Генри с напором подался вперед:
— Как только папочка слинял, а я остался? Как только я пережил ту зиму? Как только я наладил дело, по твоим словам — никому непосильное?
— Я никогда не был против людей, трудящихся на этой земле.
— Но одного человека? Одной семьи? Ась? Ась? Когда ты раз за разом твердил, что у нас не получится. «Общие усилия» — вот что ты говорил. Господи. В первые годы я до резей в животе, до блева наслушался этого дерьма про первопроходческую общину против глухомани!
— Это было необходимо.
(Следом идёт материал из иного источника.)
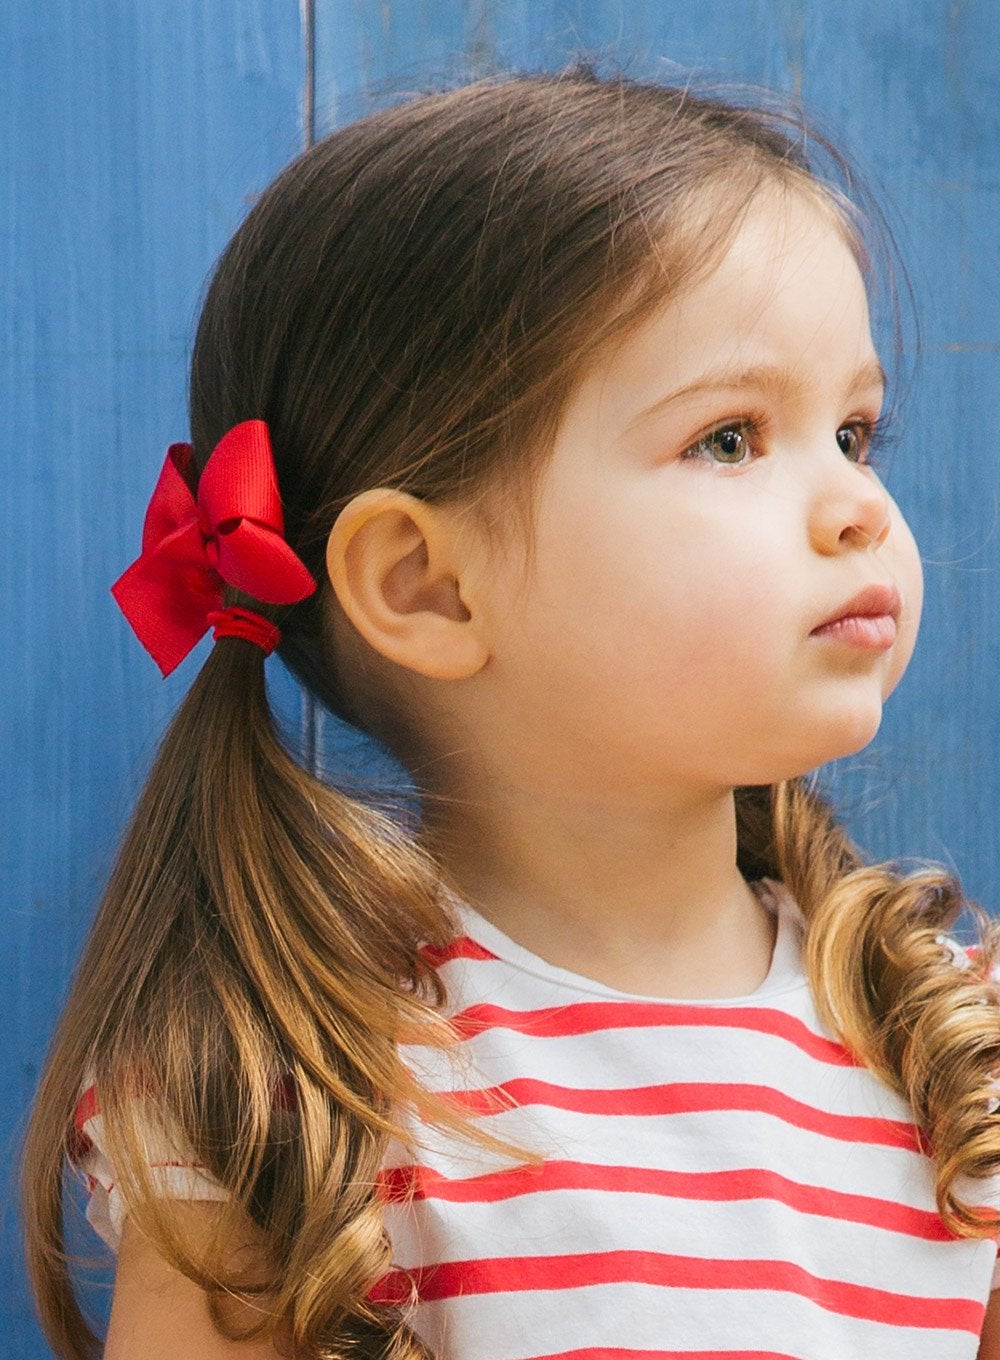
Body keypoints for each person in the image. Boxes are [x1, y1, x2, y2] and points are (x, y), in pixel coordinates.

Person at [19, 69, 1000, 1360]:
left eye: (855, 433)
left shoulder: (947, 1046)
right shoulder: (277, 1108)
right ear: (427, 586)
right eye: (729, 439)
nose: (857, 508)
Единственная надежда смертных в борьбе с дикой стихией…
— Точь-в-точь папаши твоего слова.
— …что мы сплотимся и одолеем сообща.
— Не припомню, чтоб я с кем-то совсем уж тесно сплачивался, но я выжил. И даже кое-что приобрел.
— Так посмотри, что ты обрел! Одиночество и отчаяние.
— Ну, я бы так не сказал.
— Дряхлый, немощный! — Мозгляк поднялся со стула, сплел лапки на груди. — Однорукий! При смерти!
— Я бы не сказал. Потрепало малость, конечно, ну да всякое бывает.
Мозгляк хотел сказать еще что-то, но захлебнулся гневом и кашлем.
Когда же кашель прекратился, он взял плащ со спинки стула и вонзил кости своих конечностей в рукава.
— Совсем вне себя от боли. — На пути к двери он пытался отмахнуться от Генри. Он сорвал горло кашлем, и голос комично припискивал: — Вот и все. Свихнулся от боли. И лекарств. Совсем разум потерял. — Он вытер рот и остановился, теребя скользкие пуговицы плаща.